Degraded performance - All regions

Minor Resolved View vendor source →

Knack experienced a minor incident on December 4, 2024 affecting Live App, lasting 12h 54m. The incident has been resolved; the full update timeline is below.

Started
Dec 04, 2024, 12:14 PM UTC
Resolved
Dec 05, 2024, 01:08 AM UTC
Duration
12h 54m
Detected by Pingoru
Dec 04, 2024, 12:14 PM UTC

Affected components

Live App

Update timeline

  1. identified Dec 04, 2024, 12:14 PM UTC

    15:30 CET - Our engineers are working on a solution at the moment. We will continue to monitor the servers 12:00 PM CET - We are still working on identifying the cause and working on a fix. We have applied some patches that should improve the performance in the region. 8:00 AM CET - We have seen degraded performance in the EU region

  2. identified Dec 04, 2024, 03:22 PM UTC

    Some customers might experience degraded performance in the US region as well

  3. monitoring Dec 04, 2024, 09:40 PM UTC

    A fix has been implemented and we're monitoring the results

  4. resolved Dec 05, 2024, 01:08 AM UTC

    This incident has been resolved.

  5. postmortem Dec 05, 2024, 06:12 PM UTC

    # **Update on Recent Performance Issues** ‌ We want to take a moment to explain the recent performance issues you may have experienced and share what we’ve done to address them.

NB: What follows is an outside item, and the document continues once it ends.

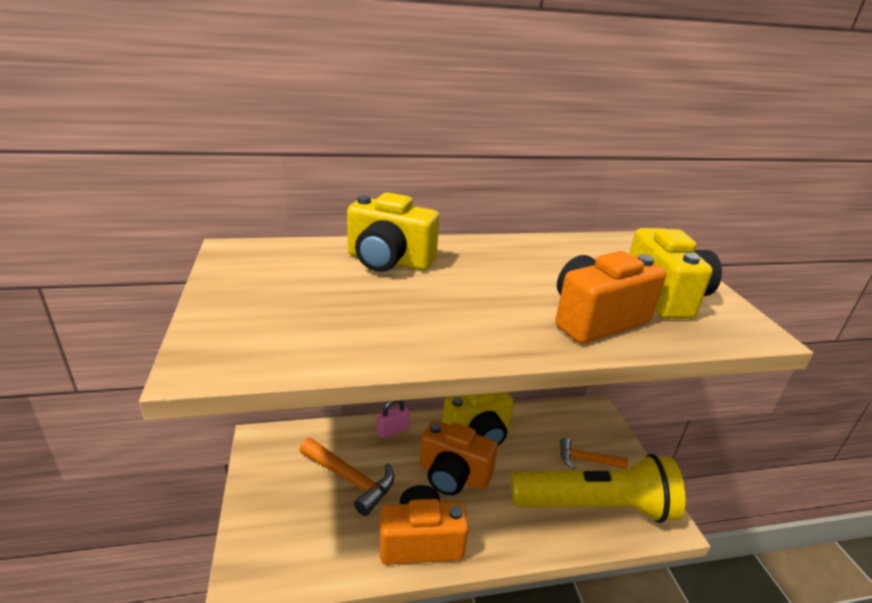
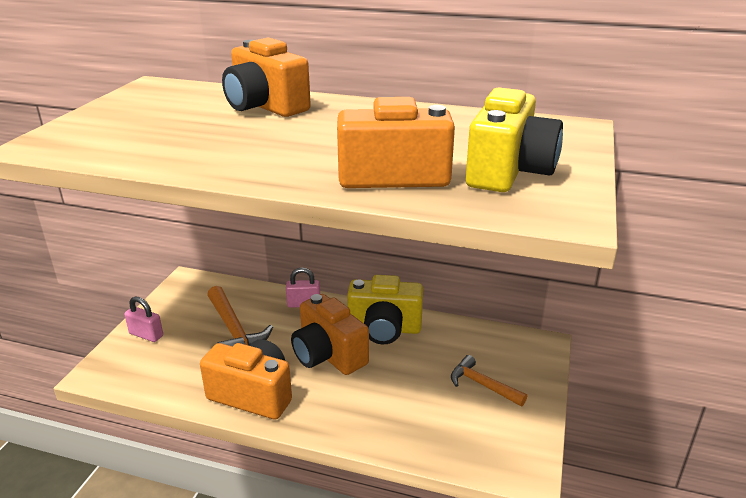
camera: 30 degrees right, 0 degrees up
yellow camera [347,192,440,272] -> orange camera [222,38,311,117]
yellow flashlight [511,454,686,523] -> none
none -> pink padlock [124,296,163,342]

Over the past several weeks, we’ve been rolling out a major platform enhancement - migrating application schemas from the existing NoSQL architecture to be adjacent to your application data in the SQL datastore. This enhancement eliminates the 16 MB app schema size limitation inherent in the NoSQL store so our customers can build larger, more sophisticated apps on the Knack platform. It also opens up technical options to significantly reduce API response time in the coming months. The architectural changes involved are complex. Despite thorough code reviews, extensive testing in our QA and Staging environments, and a carefully phased rollout to minimize impact, the changes led to unforeseen challenges. Earlier this week, the increased SQL data load caused spikes in 500 errors and database failovers, which we know disrupted your experience. We take this very seriously. Yesterday, we applied critical hotfixes to further optimize app schema processing logic, and confirmed that the fixes have remediated the performance issues. We are now closely monitoring the system to ensure stability and smooth operation moving forward. We sincerely apologize for the inconvenience this caused and appreciate your patience. Our team is committed to learning from this experience and implementing measures to prevent similar issues in the future. If you have any further questions or concerns, please don’t hesitate to contact [[email protected]](mailto:[email protected]). Thank you for your continued trust in us.